The older man sent her a pained look. “I am sorry, child.”

She smiled at him again, to show willing, and wished him a good day as she turned and walked back towards the docks, where her father and his silent grief awaited her in the dark.

* * *

When she got home later that morning, she found her mother and Velaz deep in conversation with Husayn ibn Jubayr, who had managed to slip by neighbors and curious onlookers and was seated in the hall of her father’s practice, his two guards standing by the main door.

Their conversation stuttered to a stop as Jehane entered, and she felt their eyes on her back as she made her way into the room slowly, not acknowledging the man.

She leveled the basket up onto a workbench and started emptying it of its contents. She laid each item down slowly, delaying a meeting she dreaded; fresh linen from the Muslim weavers, several bunches of fragrant dried herbs, bottles of purifying unguents, a small sharp knife to replace her father’s pitted blade and Mas’ud’s glass vial of oil. She took a moment to open it gently and smell its contents.

She sighed and stoppered it again. Lavender and jasmine, sickeningly sweet and absolutely useless. Perhaps my mother will find a use for it, she thought.

“Jehane.”

She turned and glared at the man, then forced her gaze to her mother, who had spoken.

“I know this will be hard for you, Jehane, but Ibn Jubayr is here to see you.”

Ibn Jubayr, under a sudden stare of green puzzled eyes, coughed nervously. He was a thin, unfortunately balding man, but his skin was the darkest Jehane had seen in a long time, and his eyes, through dark and small, were still possessed of a childlike gleam which she would only later come to understand.

He nodded at her, shyly. “I’ve come here to offer you some small measure of compensation for what has been done to your family in the name of the Caliphate.
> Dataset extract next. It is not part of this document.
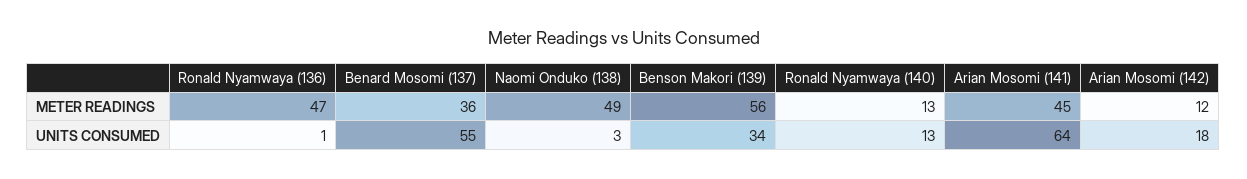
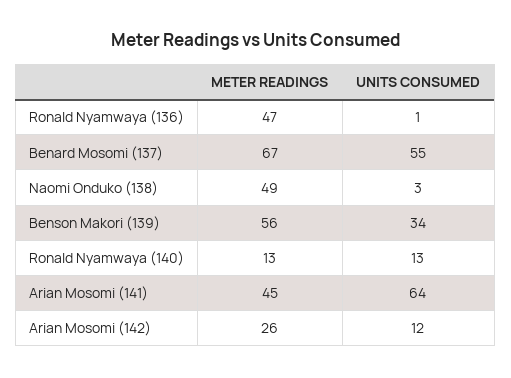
Benard Mosomi (137), METER READINGS: 36 -> 67
Arian Mosomi (142), METER READINGS: 12 -> 26
Arian Mosomi (142), UNITS CONSUMED: 18 -> 12

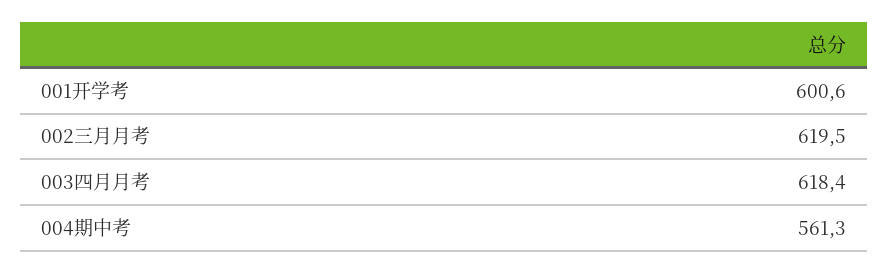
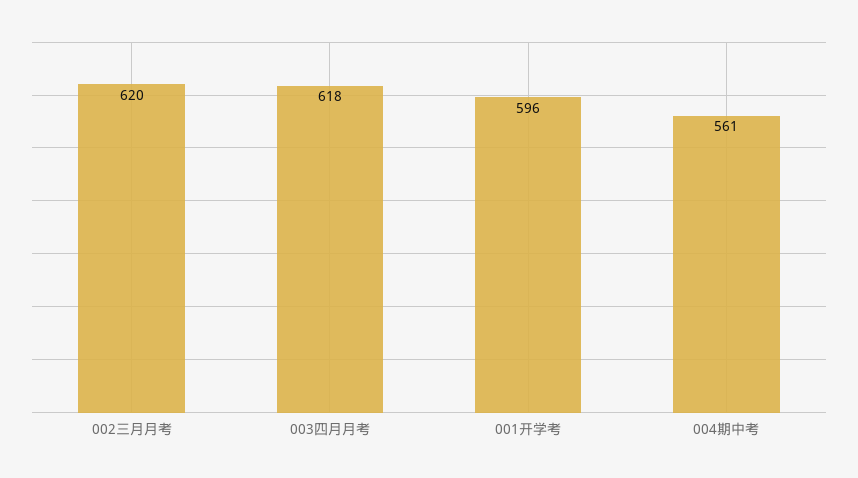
001开学考: 600.6 -> 596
I know it is not much, but it is all I am allowed to give you.” He gestured to an unoccupied chair. Jehane’s mother and Velaz both got up and left slowly, Velaz sending her a pleading look which she recognized as one he would give her as a child. It was a chiding look, asking her to be mild and act in a way befitting a young woman.

So, her mother and servant both knew what this was about. Ibn Jubayr had come here for her, not for her father.

She sat, reluctantly. He continued, “As you know, I have been for the last few years serving the Caliphate and our King here in Cartada. Before this, I went on a pilgrimage to the southern lands, to Egypt, and further to the East to what the Christians persist in calling the Kingdom of Jerusalem.”

She nodded. This was common knowledge. Everyone knew of Ibn Jubayr’s travels and of his written accounts of them. She herself had been to one of his readings, and had enjoyed it, much to her own chagrin. The man had obviously been changed by his voyage, and it had been an inspiring experience.

He managed to catch her eyes, and held her gaze for a moment, before looking down at his hands. “In Damascus, there are many physicians who are doing great things; I am sure your father would approve of their ideals and methods. I know of one man who is striving to better our understanding of some illnesses which are impossible to explain. Several others have made it their life’s work to find ways to eliminate infectious and virulent diseases.”

She waited, unsure of what the man’s presence here now meant. She realized with a start that her heart was beating an unknown fast rhythm, and that her throat felt clenched and sore. She knew she didn’t want him to finish his thought, his sentence.

But he did.

“It is a good place for a young physician to learn, Jehane. I am traveling south and east again this year, and I want you to come with me.”

And the world turned to ash around her.